The Corvette reviewed here came so equipped, meaning it wore exclusive Ceramic Matrix Gray paint, featured Carbon 65 graphics on the fenders and doors, and had carbon fiber practically splattered all over it, including on the splitter, rocker-panel blades, spoiler, side mirrors, hood insert, rear fender ducts, wheel caps, and about half of the steering-wheel rim. These carbon-fiber items are all optional on regular Grand Sports, as are the package’s included Competition Sport seats. The net effect is eye-catching—our Carbon 65 coupe attracted endless attention. The interior’s blue stitching (including quilting for the removable carbon-fiber roof panel’s microsuede-upholstered headliner), additional black microsuede accents, and carbon-fiber trim noticeably classed up the Corvette’s cabin. Whether that’s worth the package’s $15,000 cost (and this specific Carbon 65’s $99,230 sticker) is up to you.
It’s performance you can enjoy, too, thanks to the clear feedback from the steering and chassis as you near the grip limits at either end of the car. We have zero complaints about the way the Grand Sport looks, sounds, or drives. And when you want to relax and just cruise, the Vette serves up a comfortable ride in its Tour driving mode. (Cycling through the Sport and Track modes transitions the ride to firm and then to rock hard.) It’s even capable of nearly 30 mpg on the highway, thanks to the manual transmission’s ultratall seventh gear and the V-8’s cylinder-deactivation feature that can shut down four cylinders to save fuel. The available automatic transmission’s eight forward speeds aid the cause of efficiency with their wider ratio spread, and its quick shifting helps get the Vette up to speed even more quickly.
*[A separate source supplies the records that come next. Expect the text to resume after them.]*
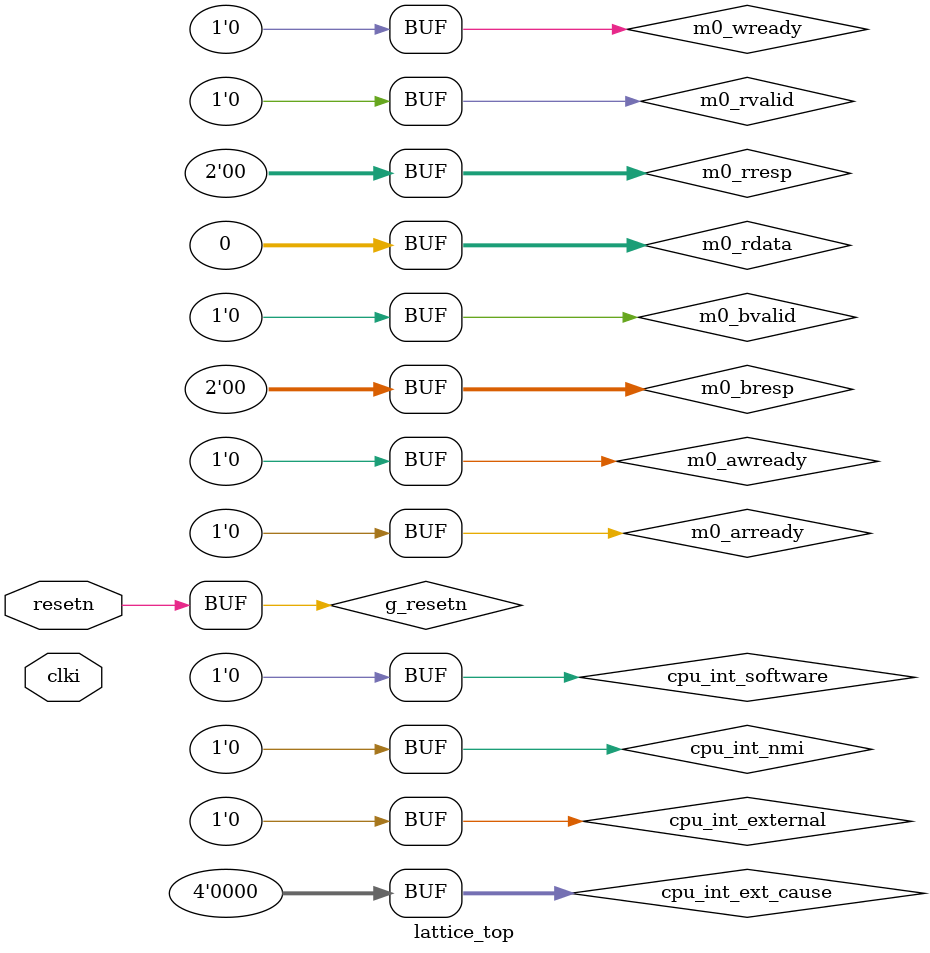
<source format=v>

module lattice_top (

input  wire        clki             ,
input  wire        resetn            

);


// Size of the ROM memory in bytes.
parameter           BRAM_ROM_SIZE      = 1024;

// Size of the RAM memory in bytes.
parameter           BRAM_RAM_SIZE      = 1024;

//
// Clock / reset buffering.
// ------------------------------------------------------------

wire g_clk      ; // Buffered clock signal
wire g_resetn   ; // Global reset - synchronous active low.

assign g_resetn = resetn;

// Builtin clock buffer.
SB_GB i_clk_gb (
.USER_SIGNAL_TO_GLOBAL_BUFFER(clki  ),
.GLOBAL_BUFFER_OUTPUT        (g_clk )
);

//
// Stub out the external interrupts.
// ------------------------------------------------------------

wire        cpu_int_nmi       = 0; // Non-maskable interrupt.
wire        cpu_int_external  = 0; // External interrupt trigger line.
wire [ 3:0] cpu_int_ext_cause = 0; // External interrupt cause
wire        cpu_int_software  = 0; // Software interrupt trigger line.
                             
//
// Stub out the AXI interface as it is not used here.
// ------------------------------------------------------------

wire        m0_awvalid           ; //
wire        m0_awready        = 0; //
wire [31:0] m0_awaddr            ; //
wire [ 2:0] m0_awprot            ; //
wire        m0_wvalid            ; //
wire        m0_wready         = 0; //
wire [31:0] m0_wdata             ; //
wire [ 3:0] m0_wstrb             ; //
wire        m0_bvalid         = 0; //
wire        m0_bready            ; //
wire [ 1:0] m0_bresp          = 0; //
wire        m0_arvalid           ; //
wire        m0_arready        = 0; //
wire [31:0] m0_araddr            ; //
wire [ 2:0] m0_arprot            ; //
wire        m0_rvalid         = 0; //
wire        m0_rready            ; //
wire [ 1:0] m0_rresp          = 0; //
wire [31:0] m0_rdata          = 0; //

//
// Instance the inner layer of the SoC only
// ------------------------------------------------------------
scarv_soc #(
.BRAM_ROM_SIZE(BRAM_ROM_SIZE),
.BRAM_RAM_SIZE(BRAM_RAM_SIZE)
) i_scarv_soc (
.g_clk            (g_clk            ),
.g_resetn         (g_resetn         ),
.cpu_int_nmi      (cpu_int_nmi      ), // Non-maskable interrupt.
.cpu_int_external (cpu_int_external ), // External interrupt trigger line.
.cpu_int_ext_cause(cpu_int_ext_cause), // External interrupt cause
.cpu_int_software (cpu_int_software ), // Software interrupt trigger line.
.m0_awvalid       (m0_awvalid       ), //
.m0_awready       (m0_awready       ), //
.m0_awaddr        (m0_awaddr        ), //
.m0_awprot        (m0_awprot        ), //
.m0_wvalid        (m0_wvalid        ), //
.m0_wready        (m0_wready        ), //
.m0_wdata         (m0_wdata         ), //
.m0_wstrb         (m0_wstrb         ), //
.m0_bvalid        (m0_bvalid        ), //
.m0_bready        (m0_bready        ), //
.m0_bresp         (m0_bresp         ), //
.m0_arvalid       (m0_arvalid       ), //
.m0_arready       (m0_arready       ), //
.m0_araddr        (m0_araddr        ), //
.m0_arprot        (m0_arprot        ), //
.m0_rvalid        (m0_rvalid        ), //
.m0_rready        (m0_rready        ), //
.m0_rresp         (m0_rresp         ), //
.m0_rdata         (m0_rdata         )  //
);


endmodule

</source>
A few other warnings: We recommend trying the narrow Competition seats on for size before buying. And for all the Corvette’s external size, particularly its width, its interior is cramped, particularly in width. Oh, and you probably will bang your knee on the sharp corner of the dashboard while getting into and out of the ultralow driver’s seat, because it juts out into the space between the steering wheel and the seat. Approach the Grand Sport like the affordable track-capable car it is, and these flaws fade into the background; treat it like any other $65,000 car, and they’re less forgivable.